— Тем лучше! — говорит мой сосед, похожий на карбонария. — Буржуазия выползла из своих лавок и примкнула к народу. Теперь она — наша пленница, и мы будем держать ее перед жерлами пушек до тех пор, пока ее не распотрошат, как нас. Тогда она взвоет от боли и первая подаст сигнал к восстанию. Нам останется только ловко овладеть движением и перестрелять всю банду: буржуа и бонапартистов!
Серьезное лицо обращено в нашу сторону, сморщенная рука опускается на мое плечо. Это — Мабилль. Он пришел как раз вовремя, чтобы услышать теорию избиения этого алгебраиста, — теорию, которую он вполне одобряет, кивая своей седой головой.
Я спрашиваю его, вооружен ли он.
— Нет. Лучше будет, если меня убьют безоружного. Сентиментальные люди наговорят много громких и красивых слов о беззащитном старике, убитом пьяными солдатами. Это будет очень хорошо, поверьте мне!.. Ах, если б только пролилась кровь, — закончил он, и его голубые глаза светились кротостью.
— Нам стоит только выстрелить первыми.
— Нет! Нет! Пусть начнут шаспо![112]
Риго, я и еще несколько человек прошли сквозь расступившуюся перед нами толпу.
Она не горда и не обижается, когда ее обгоняют. В часы великих решений она любит, чтобы ее возглавляли живые лозунги, известные ей личности, с именем которых связана определенная программа.
Что происходит?
Какой-то колосс, взобравшись на соломенный стул, словами и кулаками защищает входную решетку от авангарда кортежа.
Это — старший Нуар, тот, что накануне соглашался выдать еще теплое тело своего брата, чтобы зажечь восстание.

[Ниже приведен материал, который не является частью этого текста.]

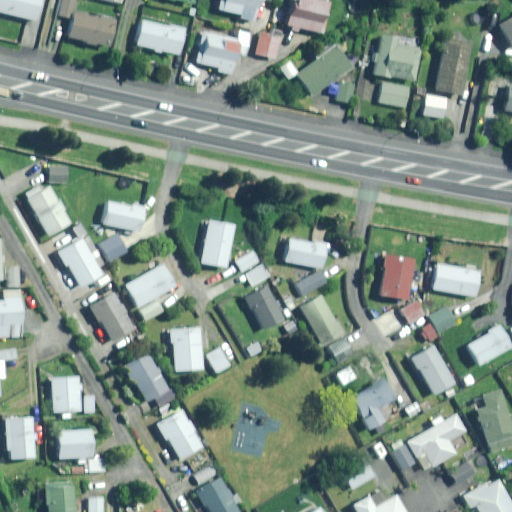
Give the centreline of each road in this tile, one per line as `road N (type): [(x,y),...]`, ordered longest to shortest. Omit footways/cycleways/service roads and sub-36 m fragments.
road 1 (residential): [(139,464),(0,221)]
road 2 (residential): [(183,123),(162,224),(203,306)]
road 3 (trunk): [(373,161),(183,123)]
road 4 (trunk): [(183,123),(0,78)]
road 5 (residential): [(373,161),(353,291),(378,341)]
road 6 (trunk): [(511,185),(373,161)]
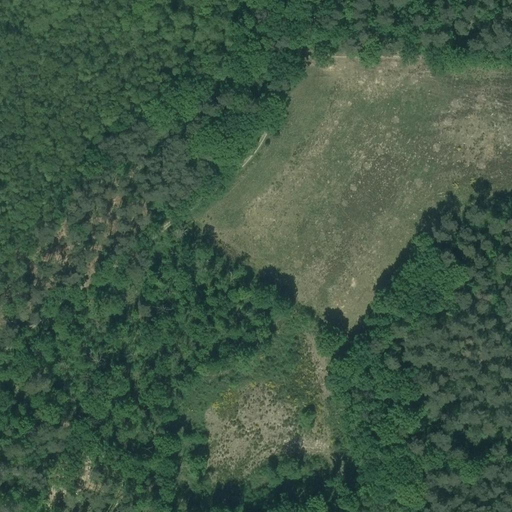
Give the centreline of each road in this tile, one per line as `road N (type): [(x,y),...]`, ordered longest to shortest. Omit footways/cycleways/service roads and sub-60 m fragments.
road 1 (track): [(321,0),(256,130),(183,205),(0,355)]
road 2 (track): [(511,42),(301,42)]
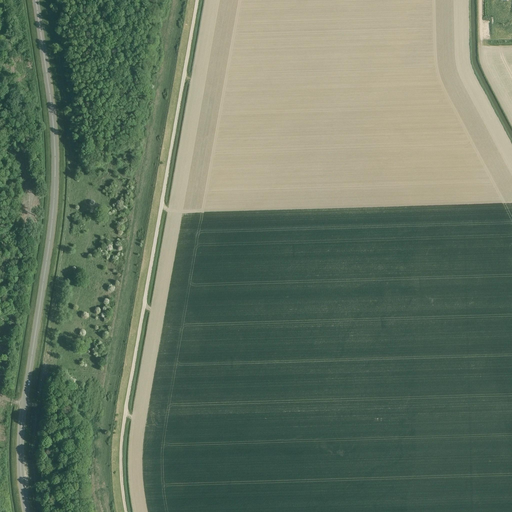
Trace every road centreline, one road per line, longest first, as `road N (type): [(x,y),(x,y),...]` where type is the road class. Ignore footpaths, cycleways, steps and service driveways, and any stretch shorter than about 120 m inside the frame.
road 1 (unclassified): [(126,511),(122,433),(197,0)]
road 2 (tertiary): [(25,511),(21,432),(55,153),(36,0)]
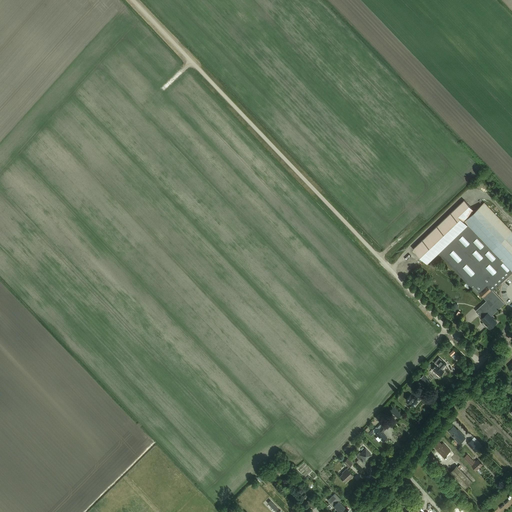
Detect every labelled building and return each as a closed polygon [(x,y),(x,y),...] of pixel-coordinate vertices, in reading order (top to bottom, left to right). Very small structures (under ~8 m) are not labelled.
[(474,210),(464,200),(413,249),(427,263),(467,225),(463,220),(474,210)] [(458,234),(438,253),(471,288),(471,287),(478,294),(479,293),(486,300),(481,305),(488,313),(481,319),(484,322),(482,324),(485,327),(487,325),(489,327),(488,327),(490,329),(494,326),(493,326),(497,322),(491,316),(505,303),(500,298),(492,290),(511,271),(511,234),(511,233),(511,231),(484,202),(465,221),(468,224),(458,234)] [(442,369),(446,364),(442,360),(438,365),(437,365),(433,370),(437,373),(436,374),(436,375),(438,376),(439,376),(440,376),(444,371),(442,369)] [(430,384),(432,380),(424,375),(422,379),(430,384)] [(419,396),(422,393),(417,389),(415,392),(417,394),(414,397),(411,394),(406,400),(409,403),(413,407),(421,398),(419,396)] [(401,414),(394,407),(391,410),(398,417),(401,414)] [(382,432),(387,428),(383,424),(375,433),(383,441),(387,437),(382,432)] [(458,442),(464,436),(458,429),(457,430),(453,426),(448,430),(452,435),(458,442)] [(475,451),(480,447),(472,438),(467,443),(475,451)] [(443,457),(450,451),(443,443),(442,444),(438,440),(433,444),(437,448),(436,449),(443,457)] [(452,451),(459,460),(464,457),(456,448),(452,451)] [(359,452),(356,455),(359,459),(361,457),(365,461),(371,455),(365,449),(360,454),(359,452)] [(467,454),(465,457),(472,464),(474,461),(467,454)] [(348,467),(352,464),(347,459),(343,462),(348,467)] [(478,459),(472,465),(477,469),(482,464),(478,459)] [(457,466),(450,472),(465,488),(474,479),(464,468),(462,467),(460,469),(457,466)] [(353,476),(346,469),(342,473),(343,474),(340,476),(345,482),(348,479),(349,480),(353,476)] [(339,511),(340,511),(345,508),(338,501),(340,499),(335,493),(329,499),(330,500),(328,501),(339,511)] [(313,509),(316,506),(309,499),(306,502),(313,509)] [(278,508),(270,500),(268,503),(275,511),(278,508)]
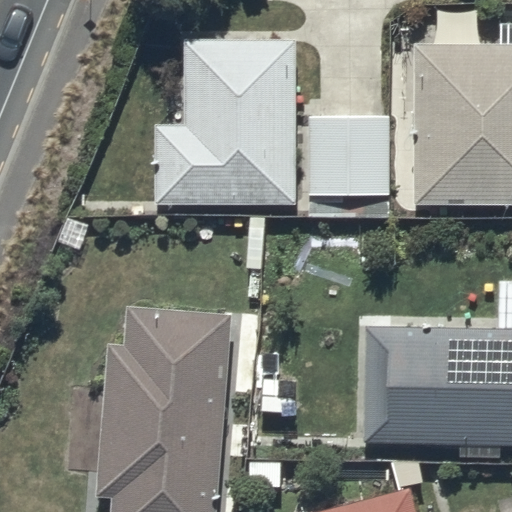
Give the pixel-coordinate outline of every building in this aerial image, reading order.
[(502,31),(416,30),(416,191),(511,191),(511,11),(502,12),(502,31)] [(301,190),(299,25),(186,26),(187,115),(156,115),(156,192),(301,190)] [(392,185),(391,102),(311,104),(312,186),(392,185)] [(368,315),(365,430),(461,430),(461,447),(505,447),(505,432),(511,431),(511,272),(500,273),(500,315),(368,315)] [(220,511),(234,300),(130,295),(128,333),(110,331),(99,486),(117,487),(115,511),(220,511)] [(511,511),(511,504),(482,511),(419,511),(411,477),(296,507),(296,511),(511,511)]
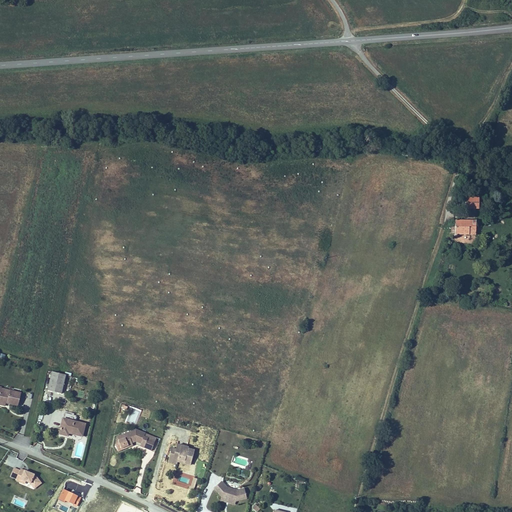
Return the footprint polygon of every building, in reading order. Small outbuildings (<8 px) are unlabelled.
[(476,221),(455,221),(455,226),(452,226),(451,232),(455,232),(455,235),(476,235),(476,221)] [(52,372),(48,391),(61,394),(66,375),(65,375),(52,372)] [(0,404),(5,406),(6,403),(6,401),(9,402),(8,403),(18,406),(21,393),(1,388),(0,391),(0,404)] [(85,424),(63,419),(59,434),(66,436),(67,431),(77,433),(77,435),(82,436),(85,424)] [(136,429),(124,435),(126,439),(120,441),(119,439),(117,440),(116,446),(118,451),(133,444),(133,443),(136,442),(141,444),(142,443),(146,444),(144,448),(152,451),(155,441),(144,437),(146,434),(136,429)] [(118,451),(118,452),(134,446),(133,444),(118,451)] [(171,452),(169,458),(178,461),(177,462),(178,462),(184,463),(185,460),(191,461),(194,451),(188,449),(188,448),(177,445),(176,450),(175,453),(171,452)] [(30,483),(34,488),(41,483),(36,476),(34,475),(34,474),(21,469),(20,470),(14,468),(11,476),(17,479),(16,480),(25,484),(26,481),(30,483)] [(214,490),(221,498),(235,502),(245,500),(243,491),(236,493),(226,490),(221,484),(214,490)] [(235,502),(221,498),(220,501),(234,506),(235,502)]
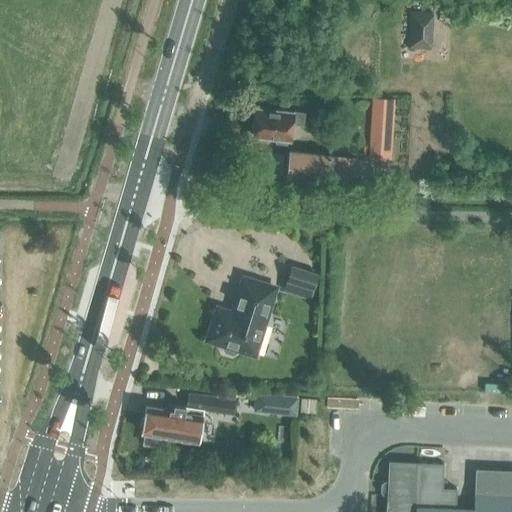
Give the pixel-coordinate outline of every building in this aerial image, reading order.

Он остыл вместе с покойником.
И сегодня он отказывается выдать гроб Флурансу;[113] бледный, с горящими глазами, тот требует его для нужд революции, с тем чтобы погребальная процессия прошла через весь Париж, — потому что дышлом похоронных дрог можно будет, как тараном, украшенным мертвой головой, пробить брешь в стенах Тюильри.
Эти стены могут рухнуть еще до наступления ночи, если не упустить случай и повернуть в сторону Пер-Лашеза[114] лошадей процессии, стоящих головой по направлению к кладбищу Нейи.
— Как вы думаете, господин Вентра, будут сражаться?
Я не знаю того, кто ко мне обращается.
Он называет себя.
— Я Шарль Гюго... Вы не в ладах с моим отцом (литературные разногласия!), но зато, мне кажется, вы хороши с наиболее энергичными из этих людей. Не могли бы вы оказать мне услугу собрата и устроить меня в первых рядах? Вам это будет совсем не трудно, — ведь вы немножко командуете всей этой толпой...
— Вы ошибаетесь, здесь никто не командует. Даже Рошфора и Делеклюза[115], может быть, сметет сейчас эта людская волна, если вдруг в словах какого-нибудь уличного оратора блеснет ослепляющая молния или просто в этом пасмурном небе неожиданно вспыхнет сноп солнечных лучей... Впрочем, посмотрю...
Что посмотрю? Кого посмотрю?
— Вы за Париж или за Нейи? — спрашивает Брион, хватая меня за рукав; глаза его горят, голос срывается.
— Я за то, чего захочет народ.
Народ не захотел битвы, несмотря на отчаянные мольбы Флуранса и настойчивость нескольких героических натур, которые, пытаясь зажечь этот народ, схватили за узду траурных кляч.
— Редакция «Улицы», вперед! — призывали революционные отряды.
— Не водите этих людей на убой, Вентра!
Неужели вы думаете, что можно кого-нибудь повести на убой, предписать массам быть храбрыми или малодушными?
Они несут в самих себе свою скрытую волю, и красноречие всего мира бессильно здесь!
Говорят, что восстание вспыхивает тогда, когда к нему призывают вожди.
Неправда!
Двести тысяч человек, жаждущих битвы, не послушают командиров, если те крикнут им: «Не ходите в бой!» Они перешагнут через трупы офицеров, если те встанут им поперек дороги, и по их изувеченным телам бросятся в атаку.
Один только Мабилль был прав. Если б какое-то чудо двинуло войска без провокации, если б по чьему-то безрассудному приказу явился полк солдат и затеял перестрелку вокруг этого дома, — о, тогда народным трибунам достаточно было б сказать одно слово, подать сигнал, и знамя Республики взвилось бы над баррикадами, пусть даже ему суждено было быть изодранным картечью и покрыть своими клочьями тысячи трупов.